Breezy just buy a new water bottle, doesnt cost too much from the $tealers


----------



## Phil H (May 14, 2006)

i gave my beemer engine a rinse with P21S total autowash came up really clean. i want to try some of that 303 tho


----------



## VooDoo (May 14, 2006)

303 all the way. Tried a lot of things over the years and i like this because its easy to use and lasts a while. Highly recomended.


----------



## Clark @ PB (Mar 1, 2006)

I use 303 on all my engine details.

Once the engine is all cleaned up and dried, i spray the entire engine with the 303 then shut the bonnet.

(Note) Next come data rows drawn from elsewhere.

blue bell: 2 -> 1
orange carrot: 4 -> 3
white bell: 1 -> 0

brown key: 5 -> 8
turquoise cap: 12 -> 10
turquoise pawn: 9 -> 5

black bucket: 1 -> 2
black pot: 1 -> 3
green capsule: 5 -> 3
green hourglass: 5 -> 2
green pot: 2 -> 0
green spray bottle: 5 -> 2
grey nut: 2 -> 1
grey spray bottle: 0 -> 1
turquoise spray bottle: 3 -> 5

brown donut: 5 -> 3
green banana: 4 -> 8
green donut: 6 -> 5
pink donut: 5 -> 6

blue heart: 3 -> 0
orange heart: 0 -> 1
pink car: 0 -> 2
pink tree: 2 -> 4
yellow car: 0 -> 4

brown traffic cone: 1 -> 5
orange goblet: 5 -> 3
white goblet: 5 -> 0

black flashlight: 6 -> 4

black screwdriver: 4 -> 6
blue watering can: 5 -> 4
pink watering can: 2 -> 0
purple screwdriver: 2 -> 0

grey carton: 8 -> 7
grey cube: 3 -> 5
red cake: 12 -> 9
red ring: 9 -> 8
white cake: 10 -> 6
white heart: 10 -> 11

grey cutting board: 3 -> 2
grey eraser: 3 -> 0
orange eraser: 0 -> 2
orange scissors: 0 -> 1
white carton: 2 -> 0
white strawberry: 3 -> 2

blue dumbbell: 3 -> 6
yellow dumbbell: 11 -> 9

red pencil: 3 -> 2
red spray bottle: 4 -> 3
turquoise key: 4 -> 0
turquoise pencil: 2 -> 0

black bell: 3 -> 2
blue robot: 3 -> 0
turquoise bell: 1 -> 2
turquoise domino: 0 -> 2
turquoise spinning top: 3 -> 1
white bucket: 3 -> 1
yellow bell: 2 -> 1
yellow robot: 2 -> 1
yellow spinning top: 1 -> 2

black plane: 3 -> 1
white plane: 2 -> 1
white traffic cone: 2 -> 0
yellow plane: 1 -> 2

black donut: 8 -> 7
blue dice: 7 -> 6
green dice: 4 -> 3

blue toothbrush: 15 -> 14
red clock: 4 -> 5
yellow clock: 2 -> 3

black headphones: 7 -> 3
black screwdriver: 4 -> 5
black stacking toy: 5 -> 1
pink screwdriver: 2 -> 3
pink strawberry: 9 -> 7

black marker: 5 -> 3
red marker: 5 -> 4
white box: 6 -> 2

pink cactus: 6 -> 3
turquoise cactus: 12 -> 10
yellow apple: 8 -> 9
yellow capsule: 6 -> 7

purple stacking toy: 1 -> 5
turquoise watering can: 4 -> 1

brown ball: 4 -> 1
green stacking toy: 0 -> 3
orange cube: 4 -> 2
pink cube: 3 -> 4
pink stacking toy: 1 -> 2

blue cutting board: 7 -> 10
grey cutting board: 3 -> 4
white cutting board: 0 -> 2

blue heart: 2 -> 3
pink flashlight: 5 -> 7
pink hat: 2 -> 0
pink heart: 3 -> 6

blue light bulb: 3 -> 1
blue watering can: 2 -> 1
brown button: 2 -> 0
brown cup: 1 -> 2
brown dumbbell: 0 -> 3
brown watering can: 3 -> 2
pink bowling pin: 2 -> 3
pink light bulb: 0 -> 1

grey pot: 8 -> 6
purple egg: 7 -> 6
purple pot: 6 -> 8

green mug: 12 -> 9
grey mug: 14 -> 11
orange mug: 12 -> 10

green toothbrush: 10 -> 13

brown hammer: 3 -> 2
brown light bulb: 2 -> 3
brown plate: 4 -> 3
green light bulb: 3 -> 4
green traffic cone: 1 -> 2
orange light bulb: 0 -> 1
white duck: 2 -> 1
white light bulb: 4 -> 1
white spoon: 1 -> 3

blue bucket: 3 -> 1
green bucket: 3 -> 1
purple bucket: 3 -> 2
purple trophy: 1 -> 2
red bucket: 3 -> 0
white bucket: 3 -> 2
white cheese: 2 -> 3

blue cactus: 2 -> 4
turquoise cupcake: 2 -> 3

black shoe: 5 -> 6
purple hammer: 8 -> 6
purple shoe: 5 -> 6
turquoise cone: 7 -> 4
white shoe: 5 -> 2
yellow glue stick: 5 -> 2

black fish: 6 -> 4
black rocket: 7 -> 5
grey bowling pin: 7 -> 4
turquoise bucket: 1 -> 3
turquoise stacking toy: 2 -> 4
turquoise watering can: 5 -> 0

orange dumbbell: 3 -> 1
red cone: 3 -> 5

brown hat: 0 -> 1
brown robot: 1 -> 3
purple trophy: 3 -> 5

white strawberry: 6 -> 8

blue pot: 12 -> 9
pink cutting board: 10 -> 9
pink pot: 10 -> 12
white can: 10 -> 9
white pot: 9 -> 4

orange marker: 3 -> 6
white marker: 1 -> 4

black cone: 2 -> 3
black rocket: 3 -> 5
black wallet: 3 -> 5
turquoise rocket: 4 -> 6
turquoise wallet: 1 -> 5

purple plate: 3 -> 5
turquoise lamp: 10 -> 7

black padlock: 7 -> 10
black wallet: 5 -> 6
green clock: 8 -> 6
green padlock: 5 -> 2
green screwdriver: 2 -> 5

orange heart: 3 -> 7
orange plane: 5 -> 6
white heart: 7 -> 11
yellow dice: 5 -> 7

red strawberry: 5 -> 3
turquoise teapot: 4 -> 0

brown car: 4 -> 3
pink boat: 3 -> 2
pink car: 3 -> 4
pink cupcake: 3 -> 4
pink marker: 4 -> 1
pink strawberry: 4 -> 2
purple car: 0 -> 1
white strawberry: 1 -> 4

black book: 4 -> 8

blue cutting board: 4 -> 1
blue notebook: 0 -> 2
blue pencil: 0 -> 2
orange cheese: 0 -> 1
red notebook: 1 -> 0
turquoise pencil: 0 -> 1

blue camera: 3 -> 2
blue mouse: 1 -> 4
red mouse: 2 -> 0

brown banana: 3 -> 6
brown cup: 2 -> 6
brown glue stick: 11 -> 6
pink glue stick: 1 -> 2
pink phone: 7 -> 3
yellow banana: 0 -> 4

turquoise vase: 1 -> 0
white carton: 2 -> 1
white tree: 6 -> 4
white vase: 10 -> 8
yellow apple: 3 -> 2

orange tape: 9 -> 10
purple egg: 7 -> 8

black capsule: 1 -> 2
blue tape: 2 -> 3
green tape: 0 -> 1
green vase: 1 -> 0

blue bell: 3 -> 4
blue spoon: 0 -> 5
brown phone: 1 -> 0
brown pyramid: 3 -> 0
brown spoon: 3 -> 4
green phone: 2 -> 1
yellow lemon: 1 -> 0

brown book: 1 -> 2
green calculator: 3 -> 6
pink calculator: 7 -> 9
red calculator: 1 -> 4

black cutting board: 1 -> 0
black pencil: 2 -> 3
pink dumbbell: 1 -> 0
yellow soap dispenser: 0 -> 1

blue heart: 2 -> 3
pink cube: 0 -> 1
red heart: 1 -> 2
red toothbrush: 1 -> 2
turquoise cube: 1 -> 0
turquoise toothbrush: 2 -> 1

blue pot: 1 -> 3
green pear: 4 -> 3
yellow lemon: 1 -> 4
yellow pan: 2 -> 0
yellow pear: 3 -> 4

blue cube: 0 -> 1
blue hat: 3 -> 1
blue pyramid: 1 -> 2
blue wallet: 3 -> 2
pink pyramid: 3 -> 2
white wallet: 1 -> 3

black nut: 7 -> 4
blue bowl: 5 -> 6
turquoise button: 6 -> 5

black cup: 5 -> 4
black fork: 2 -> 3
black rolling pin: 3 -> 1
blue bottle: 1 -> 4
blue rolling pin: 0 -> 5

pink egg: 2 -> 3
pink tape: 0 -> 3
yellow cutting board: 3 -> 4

Once the car is detailed i go back to it and wipe it down, this is the best method for me certainly.

If you run the engine for a couple of minutes before spraying it will evaporate off all the hot bits and stay on all the plastics etc :thumb:


----------



## Breezy (Jun 24, 2006)

this is actually quite an old pic of the engine bay as i've done a few bits like re-spray the strut towers and clean the washer bottle as much as I can but as uber bmw said I am just gonna get a new one from the stealers... its mainly the metal areas i want to get shiney e.g. the vanos unit at the front of the engine and do you think a bodyshop would be able to touch up the faded area on my intake manifold?


----------



## drive 'n' shine (Apr 22, 2006)

Autosol works wonders on washer bottles


----------



## Alex L (Oct 25, 2005)

Heres an engine i did a while ago that was cleaned with the Autoglym engine stuff and treated with Meguiars NXT tech protectant.

(this engines had nearly 15k spent on it too.

*Before*









*After*


----------



## Breezy (Jun 24, 2006)

looks awesome so autsol would be good to use on all the metal bits i want to shine in the engine bay


----------



## Alex L (Oct 25, 2005)

autosols good stuff, makes the shiny bits shiny:thumb:


----------



## Breezy (Jun 24, 2006)

anyone know what are the blackfire metal cut compound polishes like?

heavy cut & fine cut


----------



## Clark @ PB (Mar 1, 2006)

Breezy said:


> anyone know what are the blackfire metal cut compound polishes like?
> 
> heavy cut & fine cut


they're very good indeed, i'm using them on a set of Porsche 928 wheels my mate's wanting all shined up, i'll be using the pc with them


----------



## Breezy (Jun 24, 2006)

Clark said:


> they're very good indeed, i'm using them on a set of Porsche 928 wheels my mate's wanting all shined up, i'll be using the pc with them


will have to see the results and see if I can get some samples!


----------



## Clark @ PB (Mar 1, 2006)

Breezy said:


> will have to see the results and see if I can get some samples!


I doubt you'll get samples mate


----------



## ianFRST (Sep 19, 2006)

i think i might try this 303

any1 use it on the dash? i should think the repels does part works well on the interior bits?


----------



## Alex L (Oct 25, 2005)

ianFRST said:


> i think i might try this 303
> 
> any1 use it on the dash? i should think the repels does part works well on the interior bits?


I use inside and out, engine, arches, interior etc and it's not greasy like some products.


----------